Simple, Strictly Consistent User and API Experiences
To operate in a hybrid world you have to be strictly consistent in your user experience. By strictly, we mean exactly, but we also mean comprehensively. API calls need to do the same thing no matter where they are. In the case of the cloud this means S3 calls.
We want to be totally upfront that this is not entirely possible despite the claims of various companies (including ourselves in moments of exuberance). There are things about how the public cloud operates that do not have relevance on the private cloud and vice versa. We are private cloud focused so there are elements (very rare and always for a reason) where there is not strict consistency with the S3 API, but the overall message is that while there is some interpretive element, the message should not be lost, nor should it differ depending on your cloud.
You must be consistent in your developer experience. Doing this correctly reduces developer friction, speeds IT reviews and delivers application interoperability.
The only way to do that is with a relentless focus on simplicity. Simplicity is hard. It takes work, discipline and above all commitment. But simplicity scales - both when automation is involved, but also humans. Some big name appliance vendors have invested in their user experiences with great results - it won’t help them in the hybrid world until they shed the HW and go all in on the software.
Lightweight
The term Hybrid Cloud is generally applied to public and private clouds but edge clouds are part of the equation too. To run at the edge the software must be extremely lightweight. This allows it to be packaged with the application stack and to thrive at the edge.
Performant
We don’t include high performance simply because we are the world’s fastest object store, we include it because it expands the pool of applications that you can pair with object storage. Object storage is the storage class of the cloud. This is well documented and we have written on it as well. AWS S3 pioneered performance and in doing so attracted hundreds of applications to the storage medium. Need we remind anyone that Snowflake runs on AWS? If you are not performant you cannot run Spark, Presto, Tensorflow or any of the other AI/ML and big data applications that have come to define the enterprise landscape. Even the “secondary” storage use cases demand performance - those include Splunk, Veeam, Teradata, Commvault and others.

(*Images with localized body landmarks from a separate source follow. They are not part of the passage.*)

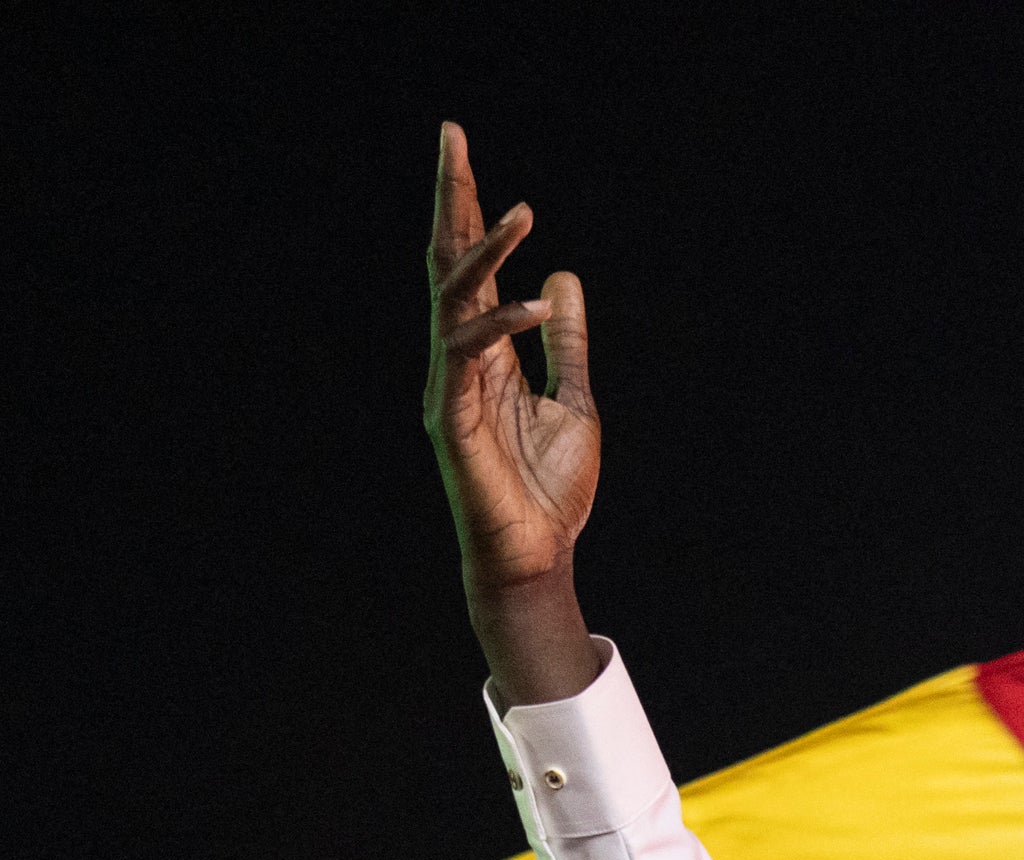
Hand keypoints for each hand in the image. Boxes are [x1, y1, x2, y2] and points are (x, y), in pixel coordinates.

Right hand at [427, 122, 603, 704]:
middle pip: (448, 264)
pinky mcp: (452, 420)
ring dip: (486, 251)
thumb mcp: (576, 401)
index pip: (470, 267)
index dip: (467, 209)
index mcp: (485, 354)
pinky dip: (504, 325)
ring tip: (522, 210)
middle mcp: (459, 361)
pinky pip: (471, 357)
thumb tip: (563, 278)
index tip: (461, 148)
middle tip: (453, 136)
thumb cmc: (548, 491)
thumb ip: (566, 343)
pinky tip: (539, 300)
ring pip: (455, 299)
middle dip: (452, 199)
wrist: (537, 558)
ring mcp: (450, 387)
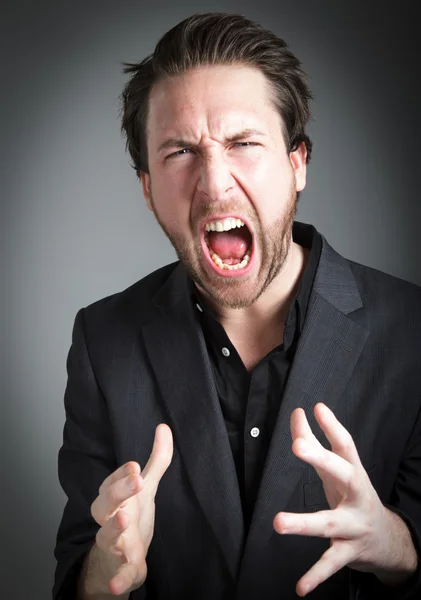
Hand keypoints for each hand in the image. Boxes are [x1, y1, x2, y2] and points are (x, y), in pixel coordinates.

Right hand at [88, 423, 172, 595]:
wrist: (119, 561)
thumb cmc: (131, 517)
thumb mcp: (146, 488)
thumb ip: (156, 460)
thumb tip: (163, 427)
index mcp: (114, 498)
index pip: (112, 482)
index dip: (122, 475)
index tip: (135, 465)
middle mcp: (109, 519)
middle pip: (104, 504)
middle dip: (118, 491)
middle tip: (135, 480)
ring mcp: (114, 544)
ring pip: (106, 536)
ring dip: (112, 529)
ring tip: (123, 519)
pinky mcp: (122, 568)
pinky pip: (118, 573)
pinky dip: (118, 578)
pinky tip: (119, 583)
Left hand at [273, 403, 408, 596]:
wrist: (388, 539)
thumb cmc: (353, 496)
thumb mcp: (337, 470)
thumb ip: (314, 443)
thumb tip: (298, 414)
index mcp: (353, 473)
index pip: (345, 445)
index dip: (331, 426)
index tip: (315, 408)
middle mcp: (358, 496)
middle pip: (343, 474)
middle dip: (321, 458)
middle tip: (297, 445)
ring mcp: (355, 525)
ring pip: (329, 523)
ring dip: (304, 523)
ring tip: (278, 522)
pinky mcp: (350, 552)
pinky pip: (330, 563)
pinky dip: (315, 576)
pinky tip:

It may seem out of place, but performance matters to the hybrid cloud because it creates consistency at scale.
Summary
The purpose of this list is not to pick and choose. The list is to be taken as a whole. Every element needs to be met. You fall short on one, you are not going to be a legitimate player in the hybrid space.
Some will see this as self-serving. We would challenge that by saying the public cloud players - particularly AWS could make a really strong play here, but they would have to abandon the concept inherent in Outpost. The other public players could too - but they too would have to make some changes, and there seems to be reluctance there.
Nonetheless, the hybrid cloud is a challenge worthy of our time and our investment because it is here to stay. It will survive inflated expectations because if anything, it may prove more important than we project today.